Jill Johnston, USC assistant professor of population and public health sciences, studied the gas seven years ago in a wretched setting — gigantic hog manure pits in eastern North Carolina.
“Many of the natural causes of hydrogen sulfide come from anaerobic digestion, which is essentially the decaying of organic material in the absence of oxygen,” Johnston said.
Johnston similarly described the smell of hog-pit hydrogen sulfide as “rotten eggs” and “intense.” She was sympathetic to Carson residents told by county officials that short-term exposure to low levels of hydrogen sulfide is not harmful.
“An exacerbation of asthma can potentially lead people right to the [emergency room],” she said. “We also know it can suppress the immune system.”

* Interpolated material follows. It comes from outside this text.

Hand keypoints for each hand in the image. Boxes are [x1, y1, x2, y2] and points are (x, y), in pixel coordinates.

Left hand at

Six years earlier, Porter Ranch residents who also suffered from headaches and nausea along with nosebleeds were told the effects were temporary. What followed was the Aliso Canyon leak, the largest methane gas leak in U.S. history, in which 100,000 metric tons of chemicals were released over a nearly four-month period.
In an ironic twist, natural gas was not causing those illnesses. Unlike hydrogen sulfide, methane has no natural smell.

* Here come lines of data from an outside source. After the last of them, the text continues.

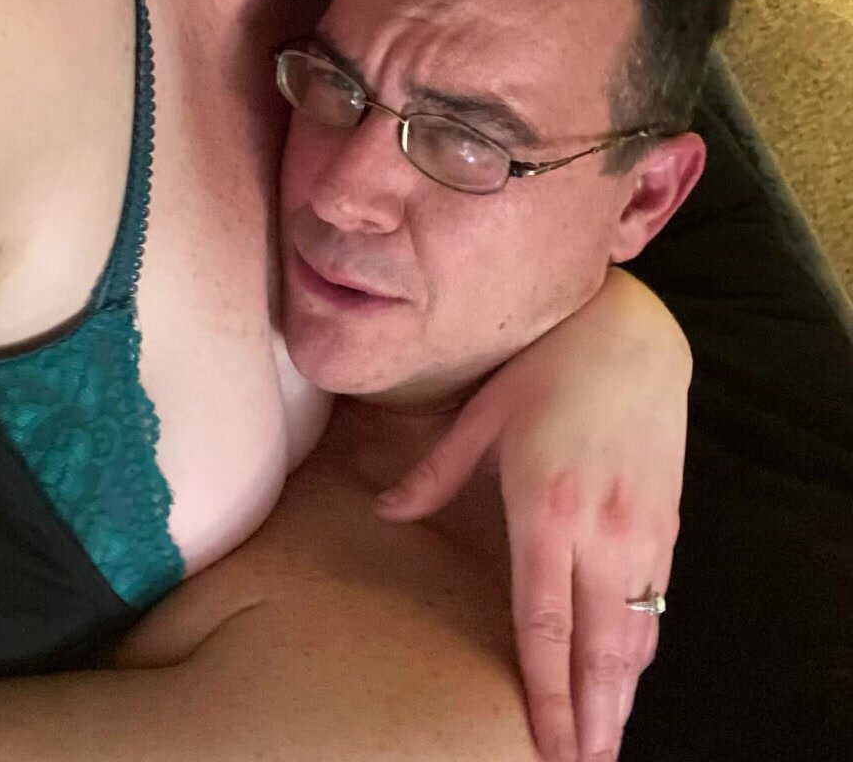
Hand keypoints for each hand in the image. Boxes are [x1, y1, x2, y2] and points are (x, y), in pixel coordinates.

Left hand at [375, 268, 689, 761]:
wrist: (634, 333)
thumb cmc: (548, 367)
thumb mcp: (483, 414)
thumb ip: (434, 474)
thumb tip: (386, 510)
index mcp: (544, 509)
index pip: (543, 623)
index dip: (543, 691)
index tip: (543, 743)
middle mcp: (600, 531)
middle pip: (597, 647)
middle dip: (591, 716)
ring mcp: (641, 529)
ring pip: (635, 632)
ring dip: (622, 693)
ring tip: (607, 740)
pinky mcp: (668, 519)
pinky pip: (657, 600)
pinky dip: (644, 645)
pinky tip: (632, 672)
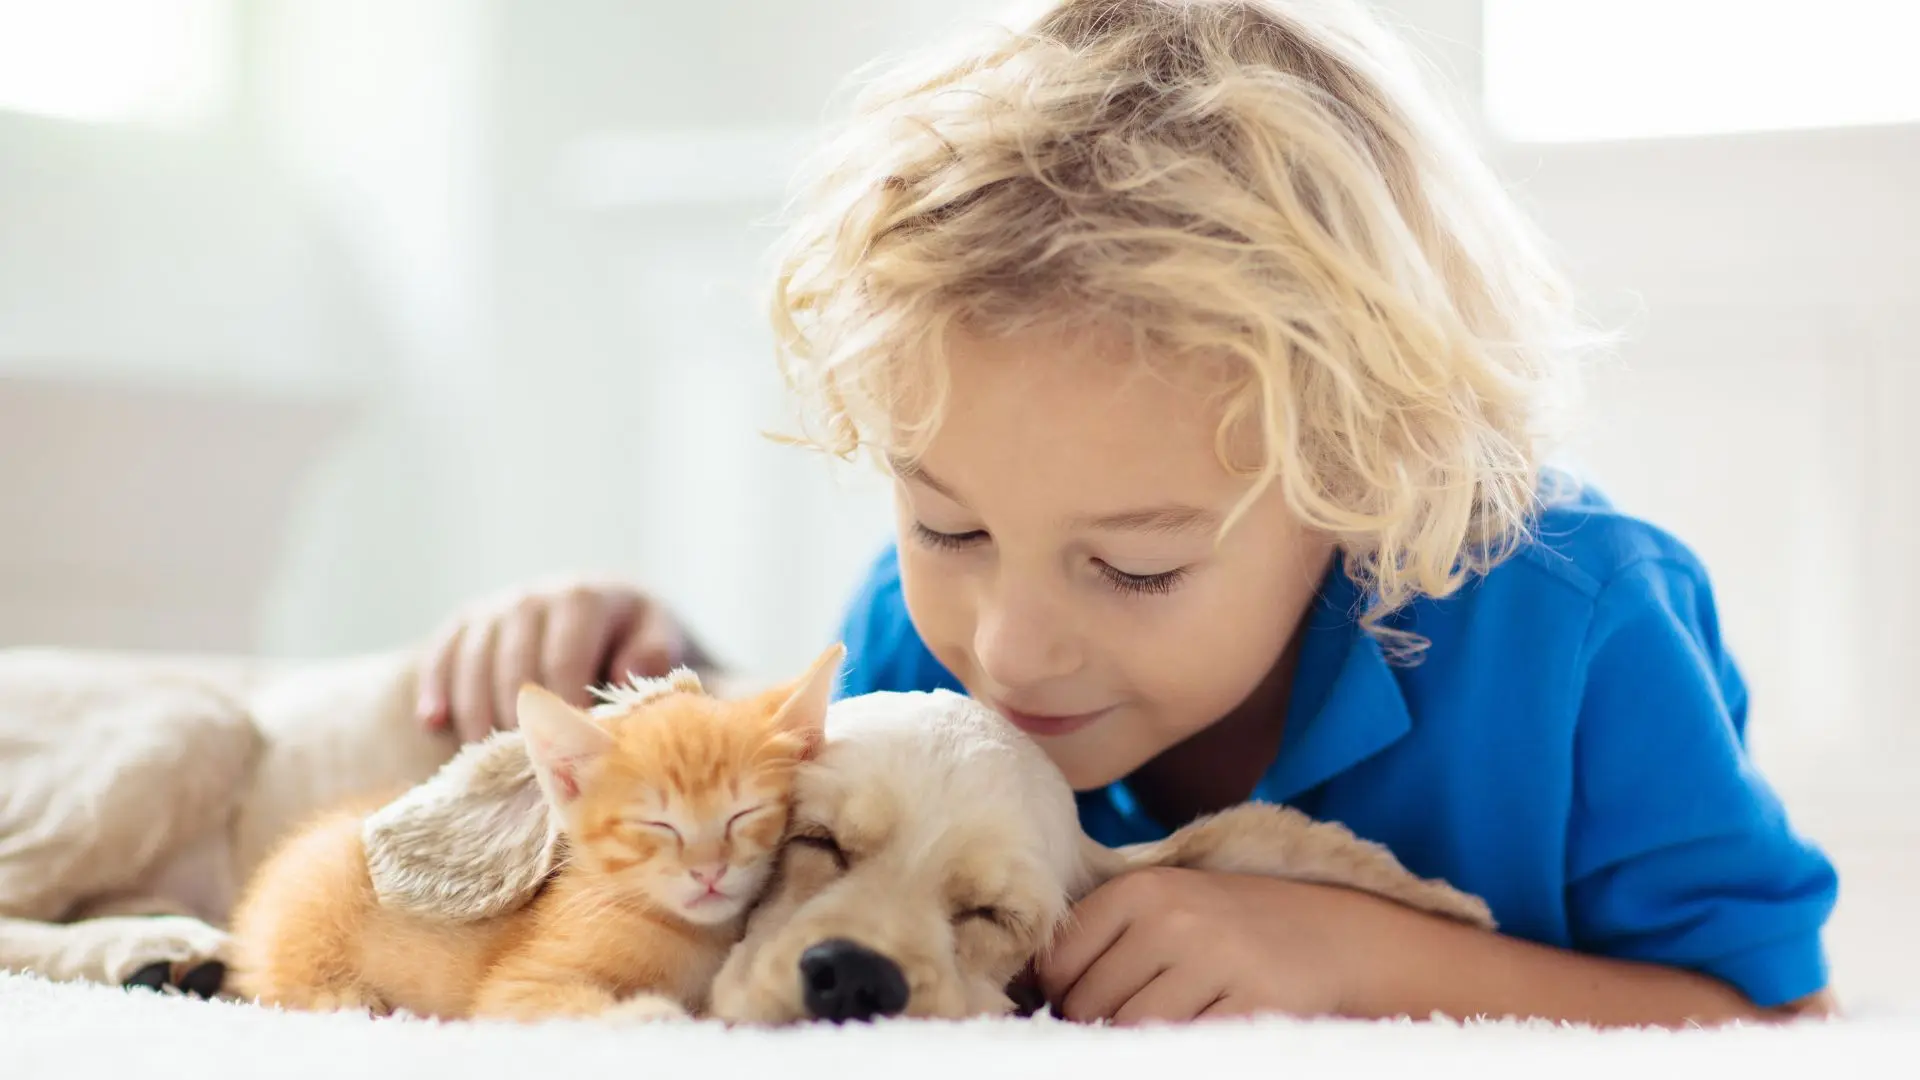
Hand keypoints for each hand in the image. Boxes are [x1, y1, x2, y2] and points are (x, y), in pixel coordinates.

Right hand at [415, 580, 706, 742]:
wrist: (605, 609)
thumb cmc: (635, 638)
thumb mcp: (656, 638)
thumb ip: (652, 655)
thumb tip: (628, 676)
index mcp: (584, 598)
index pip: (562, 661)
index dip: (562, 709)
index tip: (567, 752)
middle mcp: (533, 596)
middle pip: (512, 666)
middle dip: (516, 719)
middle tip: (523, 767)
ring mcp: (496, 607)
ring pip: (473, 663)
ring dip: (475, 714)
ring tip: (482, 758)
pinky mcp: (467, 620)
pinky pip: (441, 652)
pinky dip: (435, 687)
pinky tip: (433, 722)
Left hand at [1036, 867, 1386, 1025]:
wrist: (1334, 934)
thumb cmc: (1231, 926)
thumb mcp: (1166, 906)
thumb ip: (1102, 937)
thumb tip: (1031, 990)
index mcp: (1141, 889)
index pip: (1058, 964)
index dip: (1064, 994)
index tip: (1090, 997)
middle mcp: (1173, 919)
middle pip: (1090, 1005)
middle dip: (1102, 1022)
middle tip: (1141, 1010)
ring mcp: (1216, 961)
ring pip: (1133, 1032)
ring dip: (1143, 1038)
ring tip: (1174, 1018)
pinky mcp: (1255, 1004)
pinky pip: (1187, 1047)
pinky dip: (1186, 1048)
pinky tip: (1204, 1028)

A nontoxic odorant inserted into methane called mercaptan drew “comparisons to rotting cabbage, smelly gym socks or rotten eggs.”
The safety additive can be detected in low concentrations and was so effective at alerting people to the danger of extremely flammable methane that it was making them ill.
“It’s so noxious, people have a physiologic response,” Dr. Cyrus Rangan, director of the Los Angeles County Department of Public Health’s Bureau of Toxicology and Environmental Assessment, said at the time.
Whether hydrogen sulfide or mercaptan, Southern California residents have often used terms like “rotting” or “rotten” to describe funky smells.
Friedman, the Auburn University associate professor, contends, though, that powerful and potent odors don’t always carry negative associations.
Ammonia, which can be toxic at concentrated levels, also provides an adrenaline rush and extra alertness for weightlifters who take a small whiff right before competition, she said.
Today, sulfur is commonly referred to as the scent of rotten eggs. However, Friedman says the scent was valued in some 18th century European circles as the smell of purity and cleanliness because of its connection to mineral baths.
A disagreement in description and connotation played out not long ago in the San Gabriel Valley.
The popularity of Southern California-based Sriracha hot sauce led founding company Huy Fong Foods to move production from its Rosemead factory in 2012 to a new Irwindale plant, due to increased demand.
Within a few months, some residents complained about watery eyes and sore throats.
Offended parties described the odor as “pretty strong” and likened the scent to a blast of “pepper spray.”
Other residents said the smell was “mild, even a little pleasant,” and compared the smell favorably to chili and chorizo.
The odor’s source was a freshly ground blend of hybrid jalapeno peppers used in Sriracha.
Irwindale eventually sued Huy Fong Foods in 2013, claiming the scent was a public nuisance. The city also asked a judge to halt operations.
Lawsuits and countersuits brought by the city and company, respectively, were dropped in 2018. Huy Fong Foods has continued to produce Sriracha unabated since.
While smell descriptions have varied for incidents over the last decade, there may be a simple explanation to link odors produced from seas and channels, gas leaks and hot sauce factories.
“My opinion, based on decades of observation (but not expertise in the area), is that smells happen,” emailed Barbara Belmont, a chemist and lecturer at Cal State Dominguez Hills. “Sometimes it’s from gross pollution, sometimes it’s just nature taking its course. There are going to be stinks to some degree wherever humans and animals are, and sometimes where humans and animals aren’t.”
Times staff writer Hailey Branson-Potts contributed to this report.